KOBİ’lerin yüzde 90’ının krediye ihtiyacı var
İş dünyası tam olarak ne istiyor?
Emtia fiyat artış ve dövizin yükselmesi ile beraber sanayici ve işletmeler sermaye sıkıntısını daha fazla hissediyor. O yüzden finansmana kolay ulaşabilmek, düşük faizli krediler kullanabilmek bu dönemde oldukça önemli. Geçen yılda olduğu gibi KGF kredileri istiyoruz. KOBİ’lerimizin buna şu an çok ihtiyacı var. Bizlerin beklentisi öngörülebilirlik, dengeli kur ve finansal istikrar. Bir ülkenin ekonomisinin gelişmesi ve dış yatırımların özellikle de doğrudan yatırımların gelebilmesi için ülkede güven ve istikrarın olması önemli. Kurlarda yaşanan hareketlilik özellikle plastik sektörü gibi yurtiçinden yeterli hammadde tedarikini sağlayamayan endüstrilerde daha derinden hissediliyor. ÜFE ile TÜFE arasındaki fark hızla açılıyor. Yani üreticinin yaşadığı maliyet artışını tüketiciye yansıtamadığı ve bu sebeple kar marjının hızla eridiği bir dönemden geçiyoruz. Kazandığımız pazar payını korumayı hatta arttırmayı hedefliyorsak, 2020 yılında mutlak suretle kur hareketliliği kontrol altına alınmalıdır.
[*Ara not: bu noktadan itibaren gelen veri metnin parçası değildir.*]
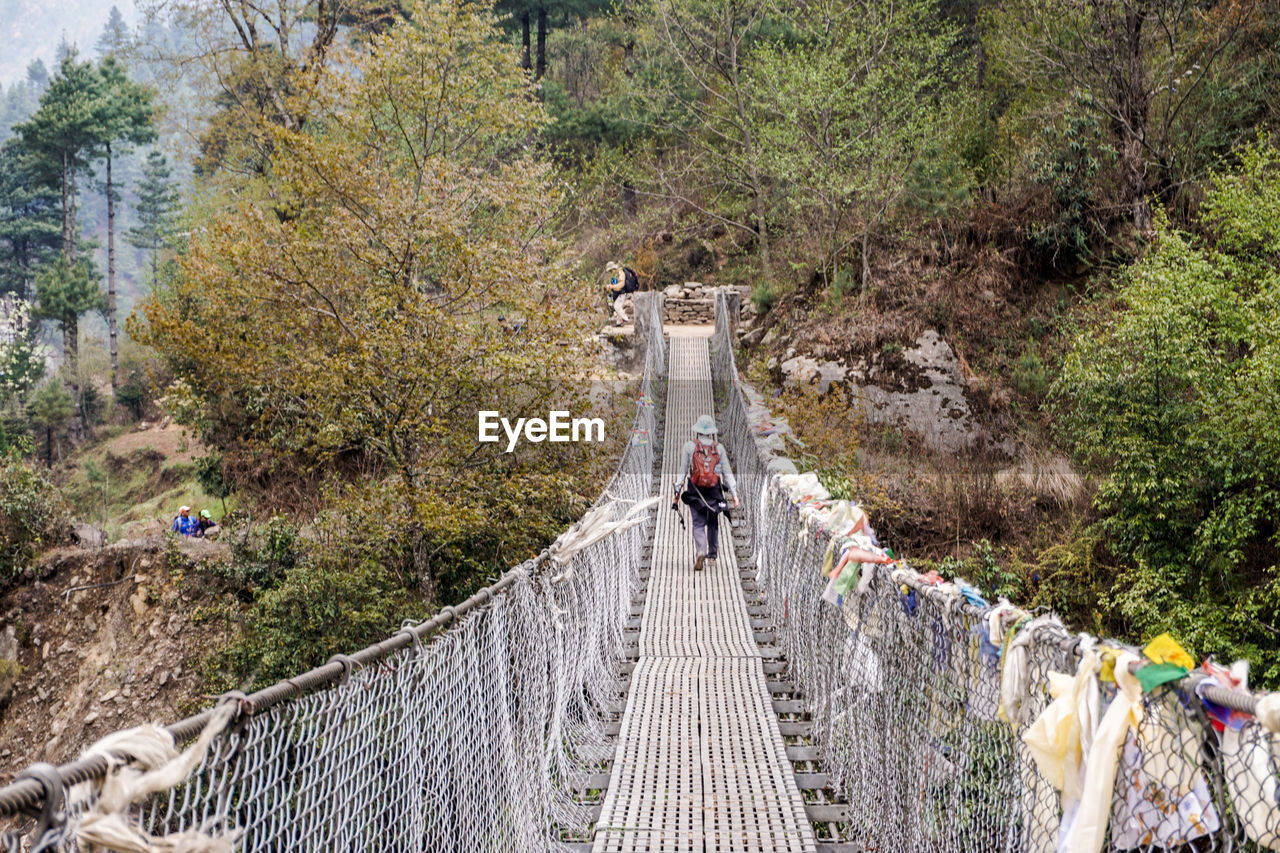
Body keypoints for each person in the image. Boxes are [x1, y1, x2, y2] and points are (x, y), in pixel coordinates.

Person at [673, 414, 739, 570]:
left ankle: (700, 550)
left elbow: (682, 472)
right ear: (711, 431)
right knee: (713, 523)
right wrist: (734, 494)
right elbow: (727, 472)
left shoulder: (689, 447)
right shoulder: (719, 448)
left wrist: (677, 493)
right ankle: (712, 556)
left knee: (698, 523)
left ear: (697, 430)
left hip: (695, 490)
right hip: (714, 491)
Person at [604, 261, 639, 326]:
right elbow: (615, 284)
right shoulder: (615, 275)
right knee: (617, 306)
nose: (610, 272)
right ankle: (619, 322)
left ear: (613, 269)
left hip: (622, 293)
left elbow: (621, 284)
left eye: (610, 271)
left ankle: (625, 319)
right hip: (618, 293)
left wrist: (611, 286)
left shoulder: (621, 273)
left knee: (616, 306)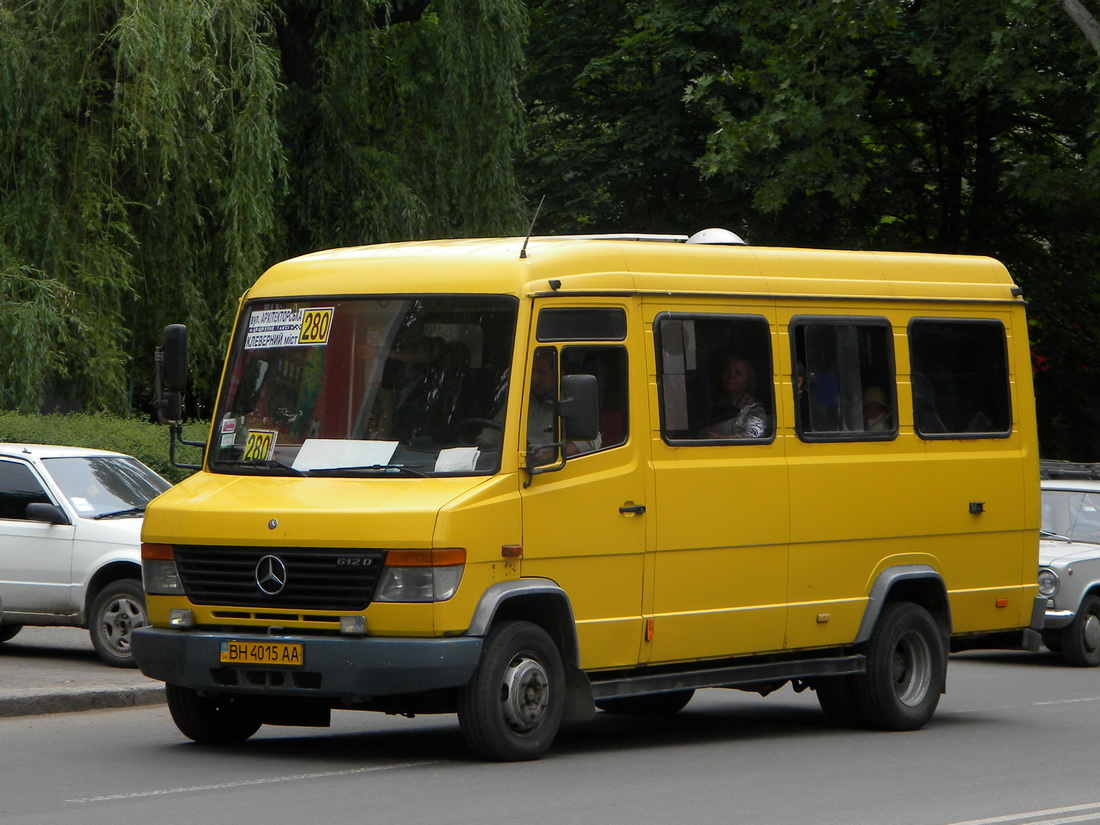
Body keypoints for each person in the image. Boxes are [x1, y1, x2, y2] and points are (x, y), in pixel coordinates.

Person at [478, 350, 602, 461]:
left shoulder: (569, 402)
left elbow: (592, 440)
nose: (534, 378)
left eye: (541, 372)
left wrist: (551, 456)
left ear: (558, 373)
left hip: (549, 473)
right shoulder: (520, 402)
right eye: (531, 372)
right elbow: (491, 434)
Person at [699, 354, 767, 439]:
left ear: (748, 381)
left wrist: (725, 439)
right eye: (727, 371)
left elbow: (756, 433)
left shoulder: (752, 407)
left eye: (738, 373)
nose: (731, 376)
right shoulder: (714, 403)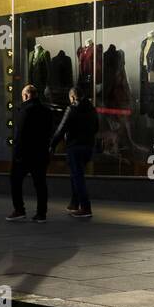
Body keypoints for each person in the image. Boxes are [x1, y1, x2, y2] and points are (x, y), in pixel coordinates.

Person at [50, 80, 99, 219]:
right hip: (88, 147)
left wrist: (52, 144)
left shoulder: (72, 109)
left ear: (72, 97)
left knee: (77, 177)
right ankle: (74, 203)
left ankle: (85, 207)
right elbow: (96, 127)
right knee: (76, 175)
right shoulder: (91, 109)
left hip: (75, 146)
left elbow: (61, 129)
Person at [8, 84, 54, 223]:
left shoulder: (25, 110)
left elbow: (20, 134)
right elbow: (50, 132)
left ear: (26, 95)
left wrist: (16, 153)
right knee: (40, 184)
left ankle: (19, 209)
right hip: (41, 154)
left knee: (15, 180)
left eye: (23, 96)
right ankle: (41, 214)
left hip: (25, 155)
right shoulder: (46, 111)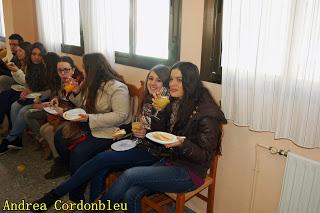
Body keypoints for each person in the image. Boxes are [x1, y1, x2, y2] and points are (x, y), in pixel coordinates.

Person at [31, 65, 170, 211]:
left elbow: (165, 134)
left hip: (152, 152)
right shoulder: (148, 98)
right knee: (100, 168)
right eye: (151, 78)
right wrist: (123, 130)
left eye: (159, 80)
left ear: (165, 83)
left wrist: (147, 130)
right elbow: (137, 123)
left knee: (101, 159)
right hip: (135, 143)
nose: (153, 83)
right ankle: (94, 207)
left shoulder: (166, 103)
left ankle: (53, 195)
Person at [101, 62, 227, 212]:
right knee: (131, 193)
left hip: (191, 173)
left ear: (190, 82)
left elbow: (204, 155)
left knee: (129, 175)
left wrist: (181, 144)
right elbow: (161, 133)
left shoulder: (207, 114)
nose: (172, 84)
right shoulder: (179, 101)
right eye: (171, 79)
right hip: (171, 161)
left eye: (179, 80)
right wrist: (159, 110)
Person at [52, 53, 131, 202]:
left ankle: (76, 194)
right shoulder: (92, 83)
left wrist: (90, 118)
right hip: (93, 124)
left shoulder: (117, 87)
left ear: (92, 69)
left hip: (113, 131)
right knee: (59, 137)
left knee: (79, 152)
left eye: (85, 68)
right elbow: (83, 105)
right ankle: (79, 175)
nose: (83, 71)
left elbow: (120, 116)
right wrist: (75, 93)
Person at [24, 56, 84, 162]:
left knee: (46, 130)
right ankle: (44, 143)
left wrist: (76, 92)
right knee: (29, 113)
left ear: (73, 70)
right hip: (57, 109)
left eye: (66, 70)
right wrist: (54, 99)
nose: (63, 73)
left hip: (70, 113)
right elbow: (55, 94)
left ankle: (58, 160)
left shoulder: (78, 82)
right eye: (60, 70)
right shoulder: (59, 80)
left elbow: (81, 106)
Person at [0, 42, 48, 155]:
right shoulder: (30, 67)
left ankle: (11, 138)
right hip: (32, 96)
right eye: (34, 54)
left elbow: (49, 91)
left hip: (44, 99)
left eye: (39, 55)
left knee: (22, 110)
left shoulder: (46, 68)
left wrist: (34, 93)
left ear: (43, 56)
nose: (36, 57)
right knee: (14, 105)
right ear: (30, 55)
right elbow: (28, 83)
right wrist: (26, 90)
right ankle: (17, 139)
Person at [0, 42, 32, 130]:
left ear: (27, 52)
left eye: (20, 51)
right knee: (4, 95)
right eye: (17, 51)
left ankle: (12, 128)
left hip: (29, 92)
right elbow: (20, 81)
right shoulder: (21, 61)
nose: (17, 53)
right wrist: (14, 71)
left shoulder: (31, 65)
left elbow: (27, 82)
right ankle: (5, 123)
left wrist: (17, 71)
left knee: (10, 101)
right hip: (21, 88)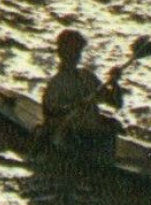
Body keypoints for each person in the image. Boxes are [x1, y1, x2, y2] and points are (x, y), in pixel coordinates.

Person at [41, 28, 123, 160]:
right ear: (61, 53)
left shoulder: (87, 77)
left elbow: (116, 103)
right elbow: (49, 112)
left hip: (94, 137)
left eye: (78, 51)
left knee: (111, 126)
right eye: (72, 51)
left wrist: (114, 83)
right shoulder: (56, 83)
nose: (76, 56)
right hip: (72, 138)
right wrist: (72, 107)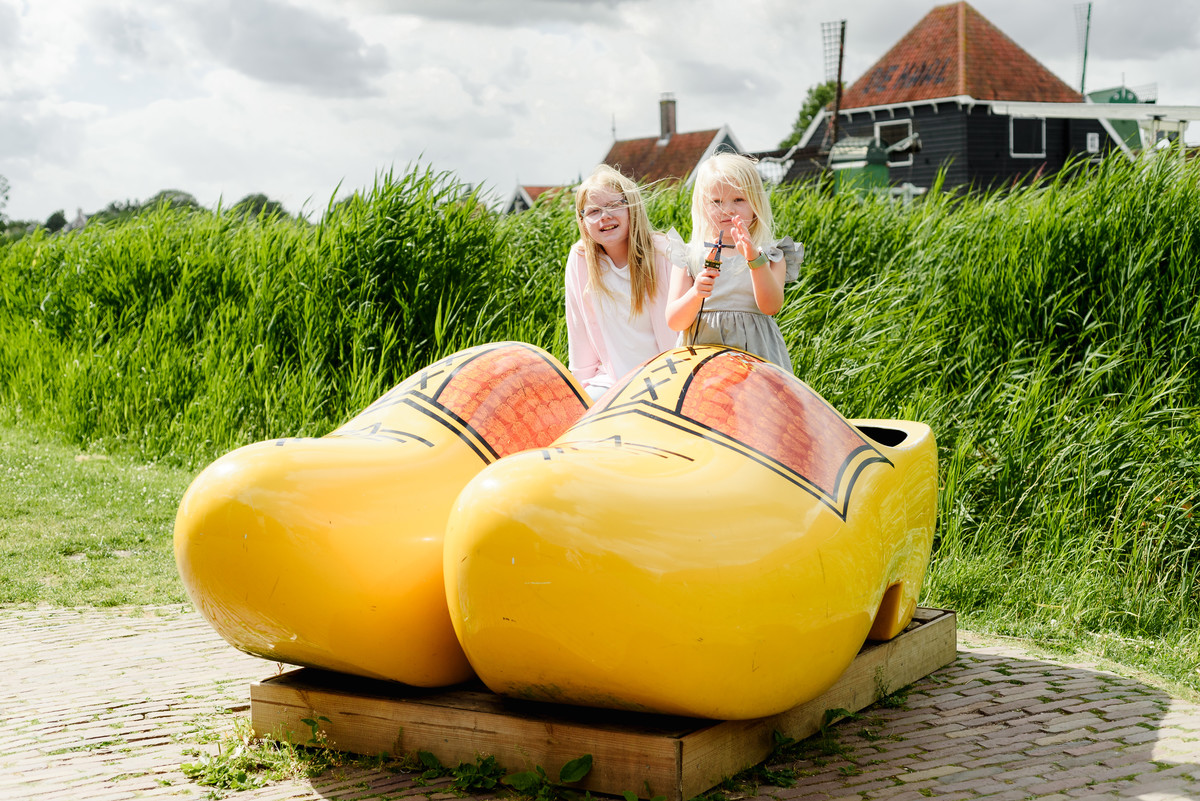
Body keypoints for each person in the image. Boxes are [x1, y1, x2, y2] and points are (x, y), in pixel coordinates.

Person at [664, 153, 802, 372]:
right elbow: (675, 321)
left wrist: (754, 259)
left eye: (738, 199)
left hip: (757, 361)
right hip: (702, 362)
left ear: (755, 203)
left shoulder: (771, 254)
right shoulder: (689, 255)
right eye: (716, 201)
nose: (728, 209)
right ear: (702, 206)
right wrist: (696, 293)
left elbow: (771, 306)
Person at [565, 165, 677, 400]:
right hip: (612, 380)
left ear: (632, 207)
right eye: (593, 211)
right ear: (582, 220)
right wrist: (581, 391)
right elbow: (579, 335)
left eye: (614, 205)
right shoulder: (581, 259)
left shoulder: (664, 252)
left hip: (667, 374)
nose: (605, 216)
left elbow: (684, 328)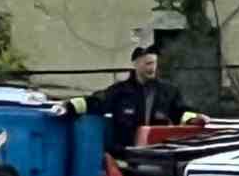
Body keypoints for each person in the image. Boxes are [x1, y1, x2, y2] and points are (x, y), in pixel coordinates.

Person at [52, 45, 209, 156]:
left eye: (154, 63)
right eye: (148, 63)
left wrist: (194, 119)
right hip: (125, 157)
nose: (152, 68)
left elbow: (179, 112)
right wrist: (70, 106)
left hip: (157, 157)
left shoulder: (168, 92)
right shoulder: (120, 91)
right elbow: (97, 102)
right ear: (136, 64)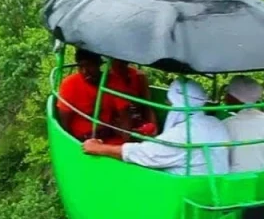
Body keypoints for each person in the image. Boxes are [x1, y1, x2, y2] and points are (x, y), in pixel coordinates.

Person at [82, 78, 230, 175]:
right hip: (215, 187)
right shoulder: (215, 123)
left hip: (187, 192)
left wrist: (100, 148)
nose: (167, 104)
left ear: (177, 102)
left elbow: (144, 153)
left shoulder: (182, 134)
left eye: (169, 100)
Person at [56, 47, 126, 142]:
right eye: (81, 67)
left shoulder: (113, 81)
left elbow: (124, 113)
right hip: (81, 139)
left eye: (89, 66)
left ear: (98, 64)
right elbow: (64, 123)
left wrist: (126, 138)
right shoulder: (70, 84)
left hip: (108, 134)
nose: (85, 71)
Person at [222, 75, 264, 173]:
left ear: (234, 98)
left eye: (228, 94)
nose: (224, 98)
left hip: (234, 180)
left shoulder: (227, 124)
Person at [107, 59, 157, 136]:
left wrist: (154, 129)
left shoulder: (139, 77)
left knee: (150, 129)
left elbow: (148, 105)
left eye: (122, 62)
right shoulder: (108, 79)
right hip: (117, 123)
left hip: (137, 120)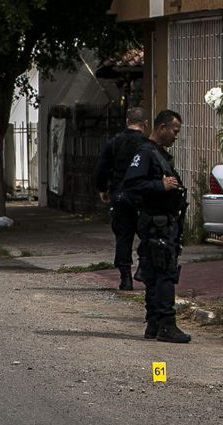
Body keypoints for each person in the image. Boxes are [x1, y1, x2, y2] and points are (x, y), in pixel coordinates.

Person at [121, 109, 190, 344]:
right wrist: (160, 186)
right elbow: (132, 185)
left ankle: (154, 323)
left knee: (154, 272)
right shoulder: (146, 152)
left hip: (164, 222)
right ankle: (166, 324)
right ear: (162, 128)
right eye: (174, 131)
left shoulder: (159, 154)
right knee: (164, 274)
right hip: (156, 224)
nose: (176, 136)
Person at [95, 107, 148, 290]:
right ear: (145, 124)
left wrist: (103, 189)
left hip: (120, 195)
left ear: (127, 121)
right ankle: (142, 267)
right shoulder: (147, 144)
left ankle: (125, 278)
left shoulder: (115, 142)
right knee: (149, 234)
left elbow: (102, 168)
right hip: (143, 196)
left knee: (123, 237)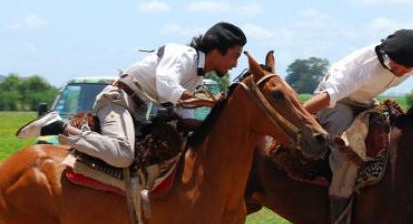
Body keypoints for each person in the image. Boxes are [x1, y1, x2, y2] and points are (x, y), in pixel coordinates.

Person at [303, 29, 413, 224]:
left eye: (408, 69)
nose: (404, 73)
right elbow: (327, 98)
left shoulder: (409, 59)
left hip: (366, 102)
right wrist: (297, 115)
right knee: (347, 156)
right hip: (336, 103)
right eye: (401, 68)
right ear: (387, 57)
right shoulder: (358, 70)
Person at [16, 22, 247, 168]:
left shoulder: (196, 78)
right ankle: (60, 126)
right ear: (217, 50)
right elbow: (168, 88)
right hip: (117, 100)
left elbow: (185, 115)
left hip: (135, 108)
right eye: (235, 56)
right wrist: (208, 101)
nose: (235, 64)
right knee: (124, 156)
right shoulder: (183, 54)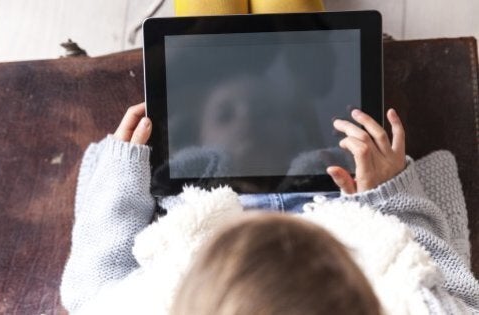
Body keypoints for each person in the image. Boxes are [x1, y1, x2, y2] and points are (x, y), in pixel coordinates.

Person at [60, 103, 479, 314]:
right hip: (341, 195)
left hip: (201, 202)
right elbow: (435, 290)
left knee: (208, 23)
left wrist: (121, 176)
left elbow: (92, 293)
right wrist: (389, 197)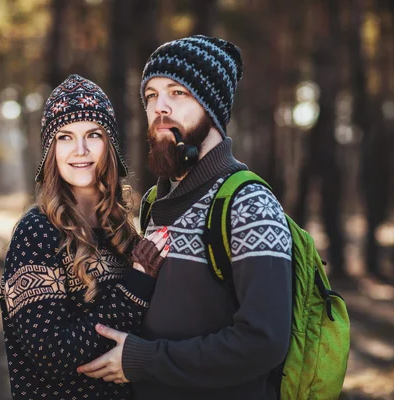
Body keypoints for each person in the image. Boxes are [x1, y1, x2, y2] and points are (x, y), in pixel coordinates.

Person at [77, 35, 293, 400]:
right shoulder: (154, 202)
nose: (160, 107)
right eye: (151, 95)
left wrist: (144, 360)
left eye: (178, 93)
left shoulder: (248, 203)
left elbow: (263, 342)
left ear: (212, 105)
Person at [0, 74, 170, 400]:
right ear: (51, 150)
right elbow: (51, 354)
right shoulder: (36, 232)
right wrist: (135, 287)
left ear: (110, 145)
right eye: (65, 137)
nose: (80, 150)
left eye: (93, 134)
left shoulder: (121, 233)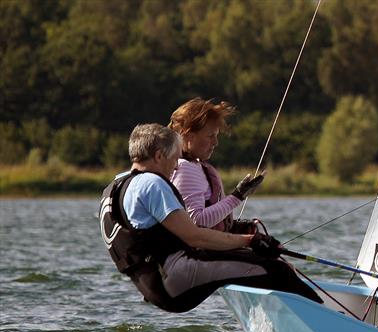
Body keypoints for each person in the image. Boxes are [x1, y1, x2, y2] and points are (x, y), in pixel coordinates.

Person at [99, 123, 322, 312]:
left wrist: (239, 234)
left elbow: (157, 234)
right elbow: (194, 237)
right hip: (175, 278)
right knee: (277, 270)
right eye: (174, 159)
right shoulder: (151, 183)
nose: (176, 166)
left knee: (256, 264)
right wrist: (251, 241)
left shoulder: (115, 186)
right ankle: (330, 325)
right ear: (158, 156)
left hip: (154, 285)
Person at [168, 97, 261, 233]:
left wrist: (234, 228)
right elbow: (196, 222)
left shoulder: (193, 165)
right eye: (210, 136)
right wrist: (237, 196)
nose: (215, 142)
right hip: (197, 252)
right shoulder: (185, 168)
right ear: (188, 135)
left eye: (216, 136)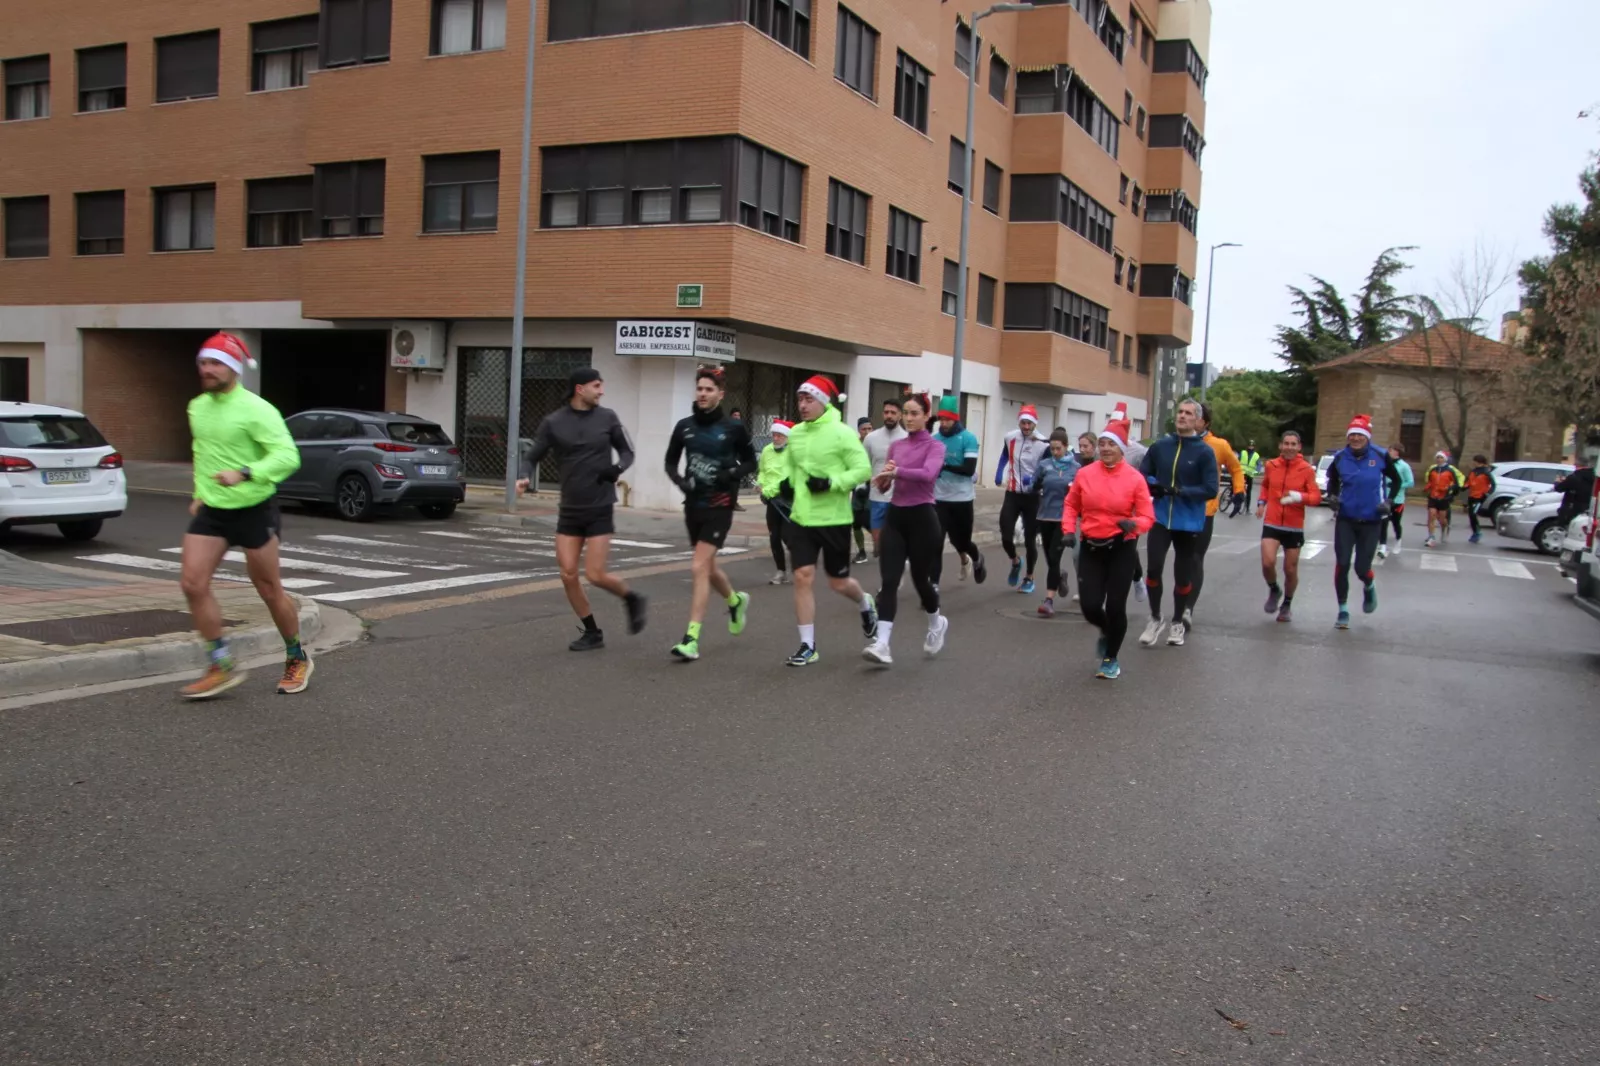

Fiyatlarda ‘’kur’’ manipülasyonu bitmeli
Hammadde sorunu ve kurlarda ki hareketlilik ihracatı nasıl etkiliyor?
Demirde, çelikte, metalde, MDF’de plastik, kauçuk ve birçok ara mamulde hammaddede dışa bağımlıyız. TL bazında sadece satış fiyatımızda artış olmuyor, hammadde giderlerimizde de aynı oranda artışlar oluyor. Enerji başta olmak üzere üretici üzerindeki maliyetler sürekli artıyor. Döviz kurlarında istikrar olmadığı sürece maliyet hesabı yapamayız. Ani iniş ve çıkışlar siparişlerimizi olumsuz etkiliyor. Piyasaları rahatlatacak, yatırıma ve üretime teşvik edecek hamleler yapılmalı. Yükseliş ve düşüşler engellenmeli. Öngörülebilir kur oluşması bizler için büyük önem taşıyor. Üzerinde yılların yorgunluğu var. Gelecek nesile daha güzel bir ülke bırakmak için üretim ekonomisine geçmek, yüksek teknolojiyi kullanmak ve nitelikli iş gücüne önem vermek zorundayız. Ucuz işçiliği bırakmamız, dolara bağımlı ekonomiden kurtulmamız gerekiyor.